# Bear Lake vs Bonneville Cutthroats



## mm73 (Feb 5, 2010)

Are these the same species? This entry on the UDWR species database makes it sound like they are: http://dwrcdc.nr.utah.gov/rsgis2/Search ... m=oncoclut

I had always thought the Bear Lake Cutthroat was a distinct species unique to Bear Lake (and later introduced to Strawberry Res.). I did not know it was considered a Bonneville Cutthroat. Anybody have any insight on this?


----------



## Packfish (Oct 30, 2007)

I have always understood it as a Bonneville cutt that evolved in Bear Lake (sub-species).


----------



## mm73 (Feb 5, 2010)

So it is a sub-species of a sub-species? The Bonneville Cutthroat is already a sub-species of the Cutthroat species (ONCORHYNCHUS CLARKII).


----------



## The Naturalist (Oct 13, 2007)

Colorado, Bonneville, Bear Lake, are all subspecies of Cutthroat, each thought have their own individual markings and adaptations. As I understand it they would all be able to interbreed and produce fertile offspring. I believe the DWR wants to preserve the uniquness of each which makes it sound as if they are separate species.


----------



## Catherder (Aug 2, 2008)

mm73 said:


> I did not know it was considered a Bonneville Cutthroat. Anybody have any insight on this?


Yes, it is. Bear Lake cutts are considered a Bonneville cutt.



The Naturalist said:


> Colorado, Bonneville, *Bear Lake,* are all subspecies of Cutthroat,


The Bear Lake cutt is actually a subgrouping of the Bonneville Cutt. Colorado River and Bonneville cutts are full subspecies.

The DWR put out a paper a few years back that went into the Bonneville cutt "subgroupings". The researchers identified 5 distinct ones! I am at work so I can't link the paper and am going from memory, but I believe the subgroupings were as follows; 1. Main Basin (Northern and Central part of state down past Utah lake) 2. West Desert ( Deep Creek and Snake range) 3. Sevier drainage 4. Bear river drainage/Northern 5. Bear Lake Cutt. (I will have to double check these names for you)

.....

> Study questions
[a] Can you reproduce the cutthroat trout thread between "## Packfish (Oct" and "species (ONCORHYNCHUS CLARKII).", inclusive?
[b] Could you pick up the forum thread on Bear Lake and Bonneville cutthroats after its last sentence and continue it?

.....

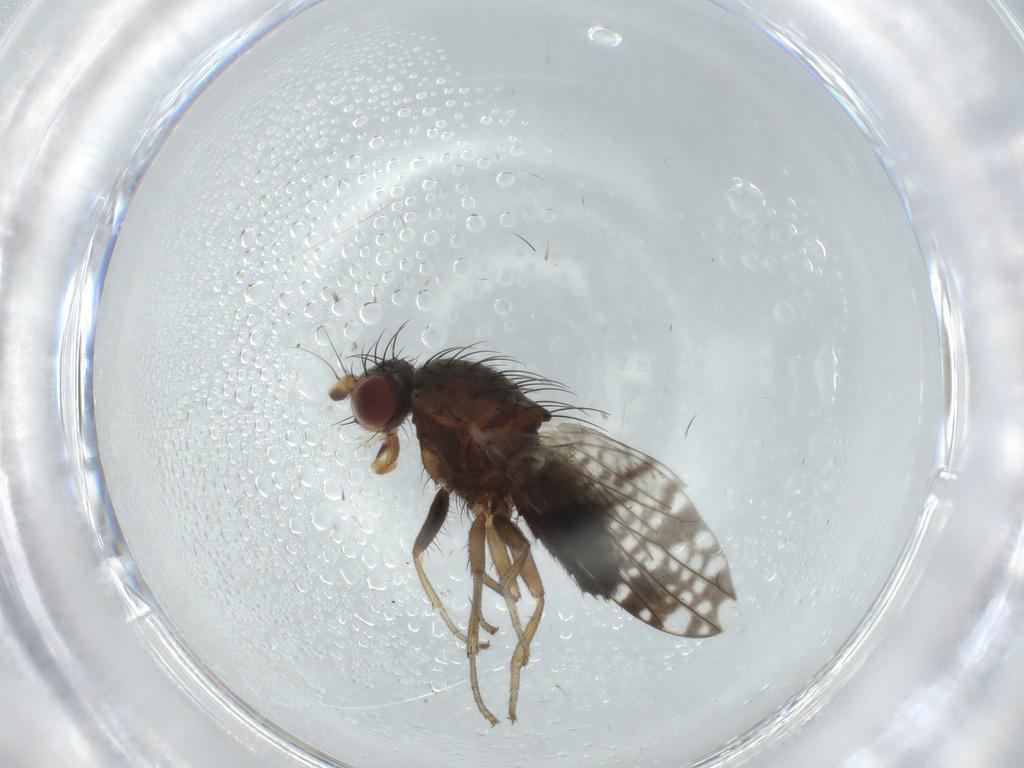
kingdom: Animalia
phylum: Arthropoda
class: Insecta
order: Diptera
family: Tephritidae
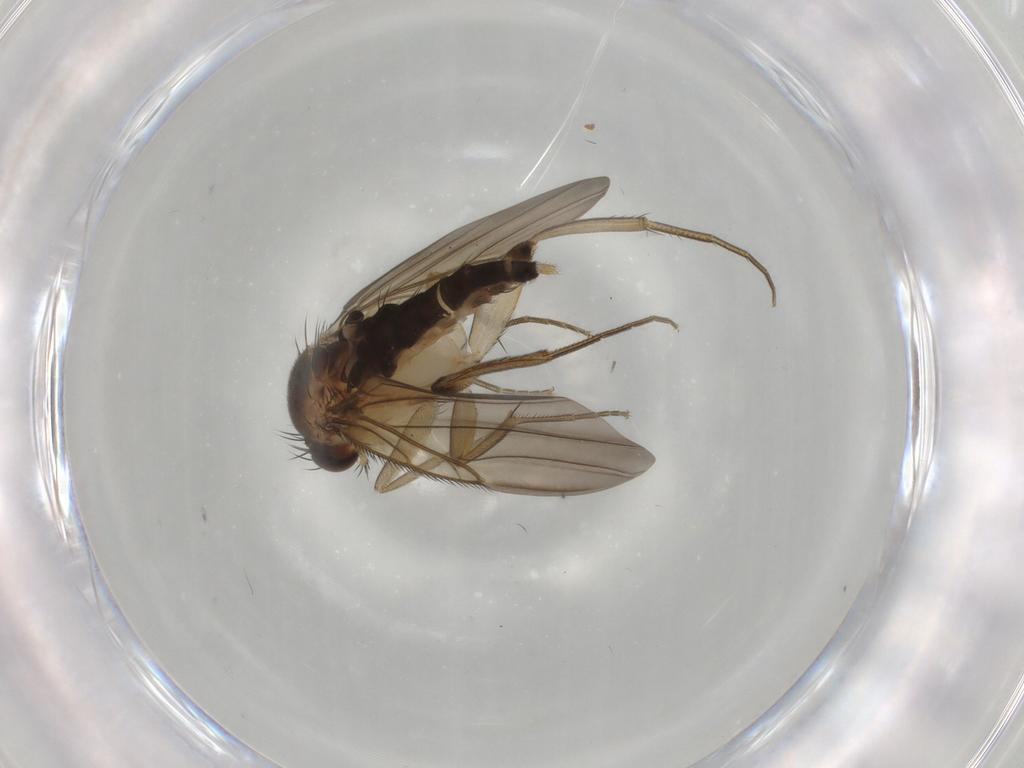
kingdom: Animalia
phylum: Arthropoda
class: Insecta
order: Diptera
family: Phoridae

.....

> Written responses
[a]
## Packfish (Oct 30, 2007)

I have always understood it as a Bonneville cutt that evolved in Bear Lake (sub-species).


----------



## mm73 (Feb 5, 2010)

So it is a sub-species of a sub-species? The Bonneville Cutthroat is already a sub-species of the Cutthroat species (ONCORHYNCHUS CLARKII).

[b]
As I recall, the paper stated that the Bear lake cutt was more closely aligned genetically to the cutts of the Snake river than the other 4 Bonneville groups. (Yellowstone and Snake river finespotted cutts) I suppose that this is no surprise since in geologic times, BL has been attached to the Snake river.


----------



## campfire (Sep 9, 2007)

I am not a biologist but I will take a stab at this. There are many different terms used, ie. species, sub species, groups, subgroups, etc., but the term I hear most is "strain". There are and have been historically many different "strains" of bonnevill cutts. There is/was the Lahontan and Pyramid Lake strains, the Bear Lake strain, the old Utah Lake strain, Northern strain, Southern strain, etc. All had/have slightly different genetics and characteristics but all are/were Bonnevilles. Some of the characteristics (like size) are related to genetics and some are related to habitat (like with the Layhontans). My 2 cents.


----------



## Catherder (Aug 2, 2008)

Yes, there are a variety of terms thrown out such as "strains" "subgroups" and others. They can get confusing and they sometimes are controversial among even the experts. Nevertheless, the Cutt researchers can show how it all fits together and it actually makes a lot of sense.



campfire said:


> There is/was *the Lahontan and Pyramid Lake strains,* the Bear Lake strain, the old Utah Lake strain, Northern strain, Southern strain, etc. All had/have slightly different genetics and characteristics but all are/were Bonnevilles.


Incorrect. The Lahontan cutthroat is a separate, full, and different subspecies that evolved in the Lahontan basin of Western Nevada, Eastern California, and parts of Oregon. They NEVER were in Lake Bonneville but were in a separate large lake during that epoch (Lake Lahontan). They are evolutionarily speaking a fairly large distance away from the Bonneville cutts. (Bonnevilles are closer evolutionarily to the Yellowstone and Snake river cutts)

The Lahontan cutts found in the Pilot range of Utah were felt to have been transported there from Pyramid lake in the late 1800's or early 1900's.


----------



## Catherder (Aug 2, 2008)

Here is the link to that paper I referred to.

http://wildlife.utah.gov/pdf/cacs7.pdf

The 5 BCT subgroupings were correctly listed in the above previous post.


----------



## campfire (Sep 9, 2007)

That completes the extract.